Many adoptive parents feel shame and guilt in the face of this grief… a sense of being disloyal to their much loved adopted child. What a confusing place to be.
We talked about all this on the Creating a Family show (Grieving Infertility Loss after Adopting) with our guest Carole LieberWilkins, a therapist specializing in adoption and family building options. Not only has this been her profession since 1986, she also lived the experience personally by having a child through adoption and then a child through egg donation just 10 months later. We covered how to know when you are ready to stop infertility treatment and move to adoption, and how to decide if you should go back into fertility treatment for your next child.
Grief is a process, not a switch. You may always feel the loss of experiencing pregnancy or having a genetic connection to your child, but it need not be overwhelming. I knew Carole LieberWilkins, was the right person for this show when I read this quote by her:
“The hardest thing about reproductive loss is saying goodbye to someone we never said hello to.
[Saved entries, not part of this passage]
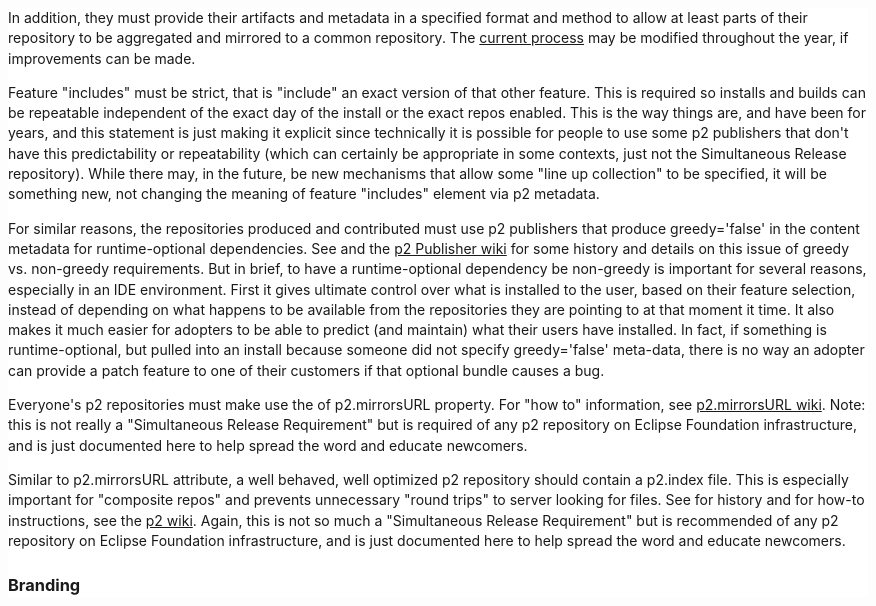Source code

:In addition, they must provide their artifacts and metadata in a
specified format and method to allow at least parts of their repository
to be aggregated and mirrored to a common repository. The [current
process](Simrel/Contributing_to_Simrel_Aggregation_Build "wikilink") may
be modified throughout the year, if improvements can be made.

Feature "includes" must be strict, that is "include" an exact version of
that other feature. This is required so installs and builds can be
repeatable independent of the exact day of the install or the exact
repos enabled. This is the way things are, and have been for years, and
this statement is just making it explicit since technically it is
possible for people to use some p2 publishers that don't have this
predictability or repeatability (which can certainly be appropriate in
some contexts, just not the Simultaneous Release repository). While
there may, in the future, be new mechanisms that allow some "line up
collection" to be specified, it will be something new, not changing the
meaning of feature "includes" element via p2 metadata.

For similar reasons, the repositories produced and contributed must use
p2 publishers that produce greedy='false' in the content metadata for
runtime-optional dependencies. See and the [p2 Publisher
wiki](http://wiki.eclipse.org/Equinox/p2/Publisher) for some history and
details on this issue of greedy vs. non-greedy requirements. But in
brief, to have a runtime-optional dependency be non-greedy is important
for several reasons, especially in an IDE environment. First it gives
ultimate control over what is installed to the user, based on their
feature selection, instead of depending on what happens to be available
from the repositories they are pointing to at that moment it time. It
also makes it much easier for adopters to be able to predict (and
maintain) what their users have installed. In fact, if something is
runtime-optional, but pulled into an install because someone did not
specify greedy='false' meta-data, there is no way an adopter can provide
a patch feature to one of their customers if that optional bundle causes
a bug.

Everyone's p2 repositories must make use the of p2.mirrorsURL property.
For "how to" information, see [p2.mirrorsURL
wiki](Equinox/p2/p2.mirrorsURL "wikilink"). Note: this is not really a
"Simultaneous Release Requirement" but is required of any p2 repository
on Eclipse Foundation infrastructure, and is just documented here to
help spread the word and educate newcomers.

Similar to p2.mirrorsURL attribute, a well behaved, well optimized p2
repository should contain a p2.index file. This is especially important
for "composite repos" and prevents unnecessary "round trips" to server
looking for files. See for history and for how-to instructions, see the
[p2 wiki](Equinox/p2/p2_index "wikilink"). Again, this is not so much a
"Simultaneous Release Requirement" but is recommended of any p2
repository on Eclipse Foundation infrastructure, and is just documented
here to help spread the word and educate newcomers.

### Branding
Our sadness and depression over the loss of our genetic offspring is grief. But unlike the grief we feel when a real person dies, infertility grief means saying goodbye to someone who was never really here. When there is an actual death, we have ritual around it. We have funerals and wakes, or we sit Shiva, and make social calls. We go to church or temple, and often light candles. People bring casseroles to our homes and say, “I’m so sorry for your loss.
But when we are told that we need genetics from someone else in order to conceive, when we need to confront that our child may not look like us, be like us, laugh like our grandparent, or have our partner’s intelligence, no one brings us a casserole and no one says they are sorry for our loss. There is no name to give to a person who died, even though we feel exactly like a real person has passed. That’s because the person has been so real to us for so long, even if we didn’t realize it.” – Carole LieberWilkins
Are you still grieving the loss of your biological child even after adopting?